Swiveling on a barstool at the kitchen island, Chad snorts. “Really? That’s all you got out of France?”

“Yes, Chadwick. And the memory of the seagull that shit on you under the Arc de Triomphe. That was, like, such a Kodak moment.”

Dr. Van Tassel, looking spa-fresh, raps her spatula on the stove twice as a warning, but Chad slow-claps. “Oh, wow, Jenessa. Your worldly expertise is so wasted in Sugarbrook. You should go someplace where they’ll truly appreciate your international experience. Some kind of house of pancakes, maybe?”

Jessa starts to give him the finger, but sheathes it when Dr. Van Tassel barks, “Knock it off, or eat in the driveway!”

Mr. Price washes a lettuce head at the sink, unconcerned. And me, I stay out of the way in the corner, steal glances at their reflections in the stainless-steel counters and fridge and toasting/microwaving/can-opening/bottle-opening/popcorn-popping appliances, all polished into mirrors. From every angle, they look perfect. I watch them and try to imagine Dad and me and Sidonie Faye . . . and Lindy . . . crammed into our kitchen at 42 Cedar Lane, with its dark, dull cabinets, its banana magnets, our flour and sugar begrudgingly spilled into canisters.

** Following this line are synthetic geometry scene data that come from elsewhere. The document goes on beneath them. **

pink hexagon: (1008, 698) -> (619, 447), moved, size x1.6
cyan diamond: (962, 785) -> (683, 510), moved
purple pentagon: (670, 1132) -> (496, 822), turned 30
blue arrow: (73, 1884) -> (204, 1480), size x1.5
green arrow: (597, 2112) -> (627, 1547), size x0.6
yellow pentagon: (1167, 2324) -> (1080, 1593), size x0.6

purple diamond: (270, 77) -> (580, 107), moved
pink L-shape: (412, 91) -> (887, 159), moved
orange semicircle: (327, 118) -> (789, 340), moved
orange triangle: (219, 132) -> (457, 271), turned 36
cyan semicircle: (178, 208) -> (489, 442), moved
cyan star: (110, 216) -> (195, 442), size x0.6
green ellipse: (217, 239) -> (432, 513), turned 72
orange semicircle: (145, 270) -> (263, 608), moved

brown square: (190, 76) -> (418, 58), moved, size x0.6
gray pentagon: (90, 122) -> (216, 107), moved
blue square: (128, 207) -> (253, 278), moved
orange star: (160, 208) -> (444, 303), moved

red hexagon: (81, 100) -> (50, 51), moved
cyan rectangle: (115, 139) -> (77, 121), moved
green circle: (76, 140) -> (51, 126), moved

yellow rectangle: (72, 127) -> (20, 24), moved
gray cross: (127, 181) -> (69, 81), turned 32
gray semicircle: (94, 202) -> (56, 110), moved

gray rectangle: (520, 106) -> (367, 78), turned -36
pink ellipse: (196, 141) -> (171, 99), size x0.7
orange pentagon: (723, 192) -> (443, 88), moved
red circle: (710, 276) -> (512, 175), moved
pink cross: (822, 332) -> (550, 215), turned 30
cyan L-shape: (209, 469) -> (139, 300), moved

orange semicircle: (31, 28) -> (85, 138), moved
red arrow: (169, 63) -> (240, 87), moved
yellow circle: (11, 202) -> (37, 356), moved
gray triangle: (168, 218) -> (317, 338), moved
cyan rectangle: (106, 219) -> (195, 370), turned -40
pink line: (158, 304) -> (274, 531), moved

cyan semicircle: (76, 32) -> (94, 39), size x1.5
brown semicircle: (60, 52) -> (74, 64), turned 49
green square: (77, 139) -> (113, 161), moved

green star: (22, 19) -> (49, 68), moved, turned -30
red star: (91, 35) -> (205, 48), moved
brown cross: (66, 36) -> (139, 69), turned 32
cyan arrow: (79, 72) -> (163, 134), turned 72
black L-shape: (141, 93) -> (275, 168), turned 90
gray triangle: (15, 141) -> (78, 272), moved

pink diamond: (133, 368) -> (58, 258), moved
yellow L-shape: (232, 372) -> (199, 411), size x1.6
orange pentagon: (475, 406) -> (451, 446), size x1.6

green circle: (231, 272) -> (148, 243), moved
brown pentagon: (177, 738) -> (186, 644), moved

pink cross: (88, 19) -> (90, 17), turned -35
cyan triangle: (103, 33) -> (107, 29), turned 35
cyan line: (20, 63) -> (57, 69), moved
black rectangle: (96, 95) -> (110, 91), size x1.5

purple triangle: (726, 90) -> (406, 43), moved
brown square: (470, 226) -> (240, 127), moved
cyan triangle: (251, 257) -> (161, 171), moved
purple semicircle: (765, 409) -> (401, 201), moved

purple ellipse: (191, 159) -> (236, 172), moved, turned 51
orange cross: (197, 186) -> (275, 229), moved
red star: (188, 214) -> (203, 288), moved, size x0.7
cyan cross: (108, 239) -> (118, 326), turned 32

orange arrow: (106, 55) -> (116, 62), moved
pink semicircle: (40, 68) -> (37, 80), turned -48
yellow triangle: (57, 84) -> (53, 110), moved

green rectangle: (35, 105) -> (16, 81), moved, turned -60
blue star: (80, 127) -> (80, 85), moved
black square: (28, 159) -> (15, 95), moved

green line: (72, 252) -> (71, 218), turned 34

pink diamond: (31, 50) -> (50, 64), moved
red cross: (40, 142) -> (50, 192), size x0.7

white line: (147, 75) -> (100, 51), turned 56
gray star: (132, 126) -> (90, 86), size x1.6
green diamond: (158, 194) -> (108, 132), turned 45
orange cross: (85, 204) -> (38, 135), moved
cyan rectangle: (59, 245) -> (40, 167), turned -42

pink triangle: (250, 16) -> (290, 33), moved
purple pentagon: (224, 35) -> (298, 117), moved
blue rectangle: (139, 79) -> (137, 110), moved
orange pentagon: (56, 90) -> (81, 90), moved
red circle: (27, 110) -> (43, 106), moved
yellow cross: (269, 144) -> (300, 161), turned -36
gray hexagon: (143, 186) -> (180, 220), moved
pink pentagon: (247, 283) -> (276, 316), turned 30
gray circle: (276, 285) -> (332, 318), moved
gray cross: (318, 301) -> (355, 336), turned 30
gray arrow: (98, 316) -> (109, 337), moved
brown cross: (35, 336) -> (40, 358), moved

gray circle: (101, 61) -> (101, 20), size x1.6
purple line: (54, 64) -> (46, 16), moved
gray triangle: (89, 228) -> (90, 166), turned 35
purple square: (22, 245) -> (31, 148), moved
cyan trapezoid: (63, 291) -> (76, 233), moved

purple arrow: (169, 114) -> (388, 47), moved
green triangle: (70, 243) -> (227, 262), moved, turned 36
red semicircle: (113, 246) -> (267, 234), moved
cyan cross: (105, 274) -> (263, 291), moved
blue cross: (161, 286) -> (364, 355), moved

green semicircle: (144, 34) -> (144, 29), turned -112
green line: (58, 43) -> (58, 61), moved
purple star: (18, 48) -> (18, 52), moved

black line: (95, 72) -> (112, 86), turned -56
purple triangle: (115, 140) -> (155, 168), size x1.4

But I can’t picture my mom at the kitchen table, folding a napkin in her lap, buttering a roll. It’s too . . . normal.

I’m too anxious to eat much, but I sit with them for dinner: grilled tuna, garlic biscuits from Jeanne’s Cakes and Bakes (the only decent bakery in town since Jamison’s closed), and bowls of cold edamame. We teethe the beans from their pods and chuck the deflated green skins in our little square bowls. Chad and Jessa fight happily over the third-to-last and then second-to-last and then the last biscuit on the platter. Dr. Van Tassel continues to be super-size-nice, which means she knows that Dad continues to be absent, but it doesn’t bother me the way it once did. Mr. Price talks about the challenges of selling lighting equipment to other companies, which is the business he’s in, coincidentally.

When I’ve nervously ground my tuna into pink confetti and the food is mostly gone, we excuse ourselves from the table. Chad stays behind to throw everything into the dishwasher, flicking detergent water at his sister. He pauses to brush away a stray sud that catches in my hair before Jessa and I retreat up the stairs. “So you and Chadwick seem friendly, no? Had a good time in Fitchburg, did you?” she says.

I can’t help the smile that spreads across my face. “Friendly in the sense of friends, or friendly in the sense of prom dates?”

“Wait, what?” she shrieks, and wraps her fingers around my wrist and drags me into the bathroom of Bloody Mary to talk in secret, which seems unnecessary, since there’s ten feet of hallway between us and her bedroom at most. “How did this happen? When did this happen? You’re going to be my prom sister-in-law!”

“Okay, calm down.” I bite back another smile.